Beauvericin induced erythrocyte cell membrane scrambling

Beauvericin is a mycotoxin with antiviral, antibacterial, nematicidal, insecticidal, cytotoxic, and apoptotic activity. Similar to nucleated cells erythrocytes may undergo suicidal death or eryptosis, which is characterized by cell shrinkage and phosphatidylserine exposure at the erythrocyte surface. Eryptosis may be triggered by energy depletion leading to increase of cytosolic Ca²+ activity. The present study thus explored whether beauvericin is able to trigger eryptosis and influence eryptosis following energy depletion. Cell membrane scrambling was estimated from binding of annexin V to phosphatidylserine at the erythrocyte surface, cell volume from forward scatter in FACS analysis, cytosolic Ca²+ concentration from Fluo3 fluorescence, cytosolic ATP concentration from a luciferase-assay and ion channel activity with whole cell patch clamp. Exposure to beauvericin (≥ 5 μM) significantly decreased erythrocyte ATP concentration and increased cytosolic Ca²+ concentration as well as annexin V-binding. The effect of beauvericin on annexin V binding was significantly blunted by removal of extracellular Ca²+. Glucose depletion (48 h) was followed by, increase of Fluo3 fluorescence, decrease of forward scatter and increase of annexin V-binding. Beauvericin (≥ 1 μM) augmented the effect of glucose withdrawal on Fluo3 fluorescence and annexin V-binding, but significantly blunted the effect of glucose withdrawal on forward scatter, an effect paralleled by inhibition of Ca²+ activated K+ channels. The present observations disclose novel effects of beauvericin, i.e. stimulation of Ca²+ entry with subsequent cell membrane scrambling and inhibition of Ca²+ activated K+ channels with blunting of cell shrinkage.

Beauvericin and enniatin: emerging toxins and/or remedies?
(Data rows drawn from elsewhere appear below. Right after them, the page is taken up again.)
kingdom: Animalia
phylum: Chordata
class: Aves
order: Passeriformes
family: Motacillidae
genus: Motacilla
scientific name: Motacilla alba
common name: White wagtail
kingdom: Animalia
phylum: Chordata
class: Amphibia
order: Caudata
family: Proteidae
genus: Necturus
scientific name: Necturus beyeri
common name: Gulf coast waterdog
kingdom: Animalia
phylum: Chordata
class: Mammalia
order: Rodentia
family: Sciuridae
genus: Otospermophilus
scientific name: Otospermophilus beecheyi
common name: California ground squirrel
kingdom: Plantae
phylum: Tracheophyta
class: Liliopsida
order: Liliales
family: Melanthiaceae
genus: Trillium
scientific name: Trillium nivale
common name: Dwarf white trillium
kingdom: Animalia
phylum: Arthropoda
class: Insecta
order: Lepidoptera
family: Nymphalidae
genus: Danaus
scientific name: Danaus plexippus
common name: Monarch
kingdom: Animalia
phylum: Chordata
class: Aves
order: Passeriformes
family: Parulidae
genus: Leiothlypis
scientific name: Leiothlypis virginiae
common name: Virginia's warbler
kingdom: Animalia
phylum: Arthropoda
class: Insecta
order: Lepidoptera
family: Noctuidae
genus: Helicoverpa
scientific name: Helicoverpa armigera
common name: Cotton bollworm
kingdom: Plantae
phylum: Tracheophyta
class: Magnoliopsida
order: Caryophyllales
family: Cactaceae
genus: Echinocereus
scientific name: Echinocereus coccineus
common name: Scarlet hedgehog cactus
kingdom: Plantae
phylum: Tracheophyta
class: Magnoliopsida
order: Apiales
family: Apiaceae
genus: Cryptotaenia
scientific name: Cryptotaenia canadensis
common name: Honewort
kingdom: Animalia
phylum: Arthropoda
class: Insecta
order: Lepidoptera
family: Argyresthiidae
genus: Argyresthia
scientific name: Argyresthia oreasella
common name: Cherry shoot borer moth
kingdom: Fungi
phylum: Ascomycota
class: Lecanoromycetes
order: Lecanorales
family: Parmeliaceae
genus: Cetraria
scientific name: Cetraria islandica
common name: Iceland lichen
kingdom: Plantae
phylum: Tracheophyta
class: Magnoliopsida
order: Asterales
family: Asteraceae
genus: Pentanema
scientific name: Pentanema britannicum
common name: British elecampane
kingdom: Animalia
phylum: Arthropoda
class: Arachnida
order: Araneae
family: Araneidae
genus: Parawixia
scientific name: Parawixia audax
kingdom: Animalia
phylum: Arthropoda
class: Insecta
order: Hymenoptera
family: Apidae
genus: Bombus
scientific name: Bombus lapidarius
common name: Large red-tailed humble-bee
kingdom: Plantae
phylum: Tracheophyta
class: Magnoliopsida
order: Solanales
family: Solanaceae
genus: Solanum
Beauvericin (BEA) and enniatins (ENN) are emerging Fusarium mycotoxins that are known to contaminate food and feed. BEA- and ENN-mediated cytotoxicity towards various mammalian and cancer cell lines is only partly understood yet and engages several cellular targets and molecular mechanisms. Thus, the channel forming ability of BEA and ENN selectively directs a flux of cations – particularly calcium – into the cell. The resulting increased intracellular calcium levels might be at least in part responsible for their cytotoxicity. Additionally, BEA and ENN activate programmed cell death via the internal mitochondrial pathway (release of cytochrome c, activation of pro-apoptotic proteins such as Bax and activation of caspases). Several cellular signalling pathways and regulators are influenced by these fusariotoxins including MAPK, NF-κB and p53. The in vitro cytotoxicity implicates that these compounds could be potentially used as cancer therapeutics. However, considering their high prevalence in grains destined for consumption, also potential systemic toxicity towards humans and animals has to be considered. Interestingly, the few studies that have addressed this issue in animals so far predominantly reported minor effects at least as far as acute toxicity is concerned. However, consequences especially of chronic exposure but also at pharmacologically active doses in humans/animals have not been explored in detail. Nevertheless, both compounds exhibit interesting pharmacological characteristics (as they are cytotoxic especially to cancer cells, inhibit drug efflux pumps, are non-mutagenic, inhibit bone resorption) which suggest them as potential drug candidates to fight disseminated cancer. Thus, detailed studies on the consequences of chronic and bolus BEA and ENN exposure are eagerly needed.